Wilderness Workshop, a conservation group battling the gas company over the Lake Ridge Unit in Thompson Divide, didn’t credit SG Interests for compromise or negotiations for its decision on the Coal Basin lease.

“SG made a decision not to develop this one lease in Coal Basin long ago,” Carbondale-based Wilderness Workshop said in a statement issued by its conservation analyst and staff attorney, Peter Hart.
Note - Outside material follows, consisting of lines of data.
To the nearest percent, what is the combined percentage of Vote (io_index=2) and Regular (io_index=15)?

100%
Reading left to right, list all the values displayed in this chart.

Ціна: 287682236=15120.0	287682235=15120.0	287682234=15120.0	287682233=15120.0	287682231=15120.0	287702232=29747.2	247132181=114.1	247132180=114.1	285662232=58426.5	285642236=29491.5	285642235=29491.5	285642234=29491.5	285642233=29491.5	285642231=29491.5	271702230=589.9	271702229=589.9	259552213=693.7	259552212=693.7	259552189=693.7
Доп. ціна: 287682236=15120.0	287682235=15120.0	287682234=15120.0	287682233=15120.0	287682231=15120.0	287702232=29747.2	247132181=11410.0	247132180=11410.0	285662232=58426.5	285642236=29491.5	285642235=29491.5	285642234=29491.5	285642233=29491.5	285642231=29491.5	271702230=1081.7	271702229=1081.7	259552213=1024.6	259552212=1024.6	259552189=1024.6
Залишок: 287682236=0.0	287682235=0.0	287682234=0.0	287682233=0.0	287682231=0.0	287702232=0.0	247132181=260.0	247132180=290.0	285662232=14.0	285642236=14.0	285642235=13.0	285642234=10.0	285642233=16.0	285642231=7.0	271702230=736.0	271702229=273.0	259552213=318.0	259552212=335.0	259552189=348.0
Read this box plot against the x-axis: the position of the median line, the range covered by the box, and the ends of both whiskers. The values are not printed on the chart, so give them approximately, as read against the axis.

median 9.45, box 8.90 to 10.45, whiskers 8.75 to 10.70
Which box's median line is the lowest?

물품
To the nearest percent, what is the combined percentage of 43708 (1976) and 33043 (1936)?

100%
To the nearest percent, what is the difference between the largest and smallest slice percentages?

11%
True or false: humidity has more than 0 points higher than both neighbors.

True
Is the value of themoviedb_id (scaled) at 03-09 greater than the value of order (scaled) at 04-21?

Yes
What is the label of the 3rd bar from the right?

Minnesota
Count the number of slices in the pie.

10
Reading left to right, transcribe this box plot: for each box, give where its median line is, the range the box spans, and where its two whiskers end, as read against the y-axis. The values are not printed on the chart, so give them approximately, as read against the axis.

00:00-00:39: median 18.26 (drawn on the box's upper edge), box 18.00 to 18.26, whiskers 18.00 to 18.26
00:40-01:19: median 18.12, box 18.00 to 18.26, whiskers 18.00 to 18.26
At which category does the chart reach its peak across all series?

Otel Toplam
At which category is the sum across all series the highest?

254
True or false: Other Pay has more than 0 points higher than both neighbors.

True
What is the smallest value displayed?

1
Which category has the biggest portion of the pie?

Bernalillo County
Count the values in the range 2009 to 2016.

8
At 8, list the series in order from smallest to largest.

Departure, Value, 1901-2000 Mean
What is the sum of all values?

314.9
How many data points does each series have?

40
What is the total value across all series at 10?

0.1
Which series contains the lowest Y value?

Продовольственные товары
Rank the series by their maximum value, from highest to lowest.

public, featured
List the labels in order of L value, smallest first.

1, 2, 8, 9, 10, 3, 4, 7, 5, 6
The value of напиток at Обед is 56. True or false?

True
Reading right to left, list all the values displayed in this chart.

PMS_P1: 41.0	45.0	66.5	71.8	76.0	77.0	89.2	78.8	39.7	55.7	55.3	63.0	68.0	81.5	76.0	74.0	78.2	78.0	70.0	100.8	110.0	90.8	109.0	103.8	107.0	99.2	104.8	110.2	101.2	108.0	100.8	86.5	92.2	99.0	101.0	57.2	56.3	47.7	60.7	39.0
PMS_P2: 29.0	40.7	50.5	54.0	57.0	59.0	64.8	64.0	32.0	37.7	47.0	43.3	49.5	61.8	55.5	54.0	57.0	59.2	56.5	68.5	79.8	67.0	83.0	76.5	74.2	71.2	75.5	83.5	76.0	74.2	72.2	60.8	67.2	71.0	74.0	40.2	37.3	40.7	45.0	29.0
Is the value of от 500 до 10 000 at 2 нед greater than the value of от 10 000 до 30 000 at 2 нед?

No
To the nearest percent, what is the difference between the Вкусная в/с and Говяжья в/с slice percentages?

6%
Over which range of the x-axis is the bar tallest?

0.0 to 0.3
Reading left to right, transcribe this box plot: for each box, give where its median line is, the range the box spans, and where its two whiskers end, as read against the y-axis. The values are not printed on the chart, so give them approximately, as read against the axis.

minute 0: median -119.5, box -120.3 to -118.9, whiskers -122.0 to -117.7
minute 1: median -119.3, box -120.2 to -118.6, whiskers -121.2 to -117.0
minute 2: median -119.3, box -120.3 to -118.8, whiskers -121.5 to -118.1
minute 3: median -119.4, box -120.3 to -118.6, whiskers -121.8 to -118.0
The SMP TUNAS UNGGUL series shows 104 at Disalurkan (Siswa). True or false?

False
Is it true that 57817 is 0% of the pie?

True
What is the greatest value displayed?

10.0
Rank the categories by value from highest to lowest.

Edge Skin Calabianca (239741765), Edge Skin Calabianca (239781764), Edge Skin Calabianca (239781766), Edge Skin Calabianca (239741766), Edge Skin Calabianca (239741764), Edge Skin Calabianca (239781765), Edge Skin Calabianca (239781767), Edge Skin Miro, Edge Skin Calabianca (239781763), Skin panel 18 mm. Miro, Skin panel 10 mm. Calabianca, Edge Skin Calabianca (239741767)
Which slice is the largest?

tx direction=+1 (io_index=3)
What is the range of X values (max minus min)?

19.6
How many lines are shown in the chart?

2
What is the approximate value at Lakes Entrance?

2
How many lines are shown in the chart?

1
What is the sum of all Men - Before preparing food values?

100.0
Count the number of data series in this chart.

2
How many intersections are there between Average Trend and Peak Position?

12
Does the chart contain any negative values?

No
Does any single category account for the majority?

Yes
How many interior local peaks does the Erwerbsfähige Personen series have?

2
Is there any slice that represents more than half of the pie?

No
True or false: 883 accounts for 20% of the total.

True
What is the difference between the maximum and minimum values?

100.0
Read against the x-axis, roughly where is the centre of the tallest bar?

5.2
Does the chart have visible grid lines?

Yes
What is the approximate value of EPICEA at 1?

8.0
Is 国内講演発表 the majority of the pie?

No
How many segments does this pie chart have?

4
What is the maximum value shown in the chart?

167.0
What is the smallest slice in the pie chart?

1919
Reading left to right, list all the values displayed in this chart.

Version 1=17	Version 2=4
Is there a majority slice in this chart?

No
Hart said that it is expiring after the standard 10-year term of a lease because SG didn’t develop it diligently.

“By announcing this lease expiration publicly and labeling it as a compromise, the company is trying to curry favor with politicians and the public,” Wilderness Workshop’s statement said. “This is just a publicity stunt.”

The Thompson Divide Coalition, another conservation group fighting to prevent drilling in the Lake Ridge Unit, gave SG Interests slightly more credit for its decision to let the Coal Basin lease expire.

“This is an important step in the right direction, but it’s only one step,” said the statement from Thompson Divide Coalition Executive Director Zane Kessler. “There are still several SG leases in that area that, if developed, will devastate existing uses and countless livelihoods in the Crystal River Valley. Our hunters, ranchers and recreational users aren’t out of the woods yet.

“This is a business decision made in a Houston board room, not the result of ongoing negotiations with our coalition.”

The Thompson Divide Coalition is pursuing a buy-out of SG Interests’ leases in the Lake Ridge Unit. Kessler said the company hasn’t come to the table in a good-faith effort thus far.

Eric Sanford, operations and land manager for SG Interests I Ltd., said the lease that is expiring is the only one in the Coal Basin area that potentially would be accessed via Forest Road 307 west of Redstone. He said SG wouldn’t let any other leases in Thompson Divide expire this month.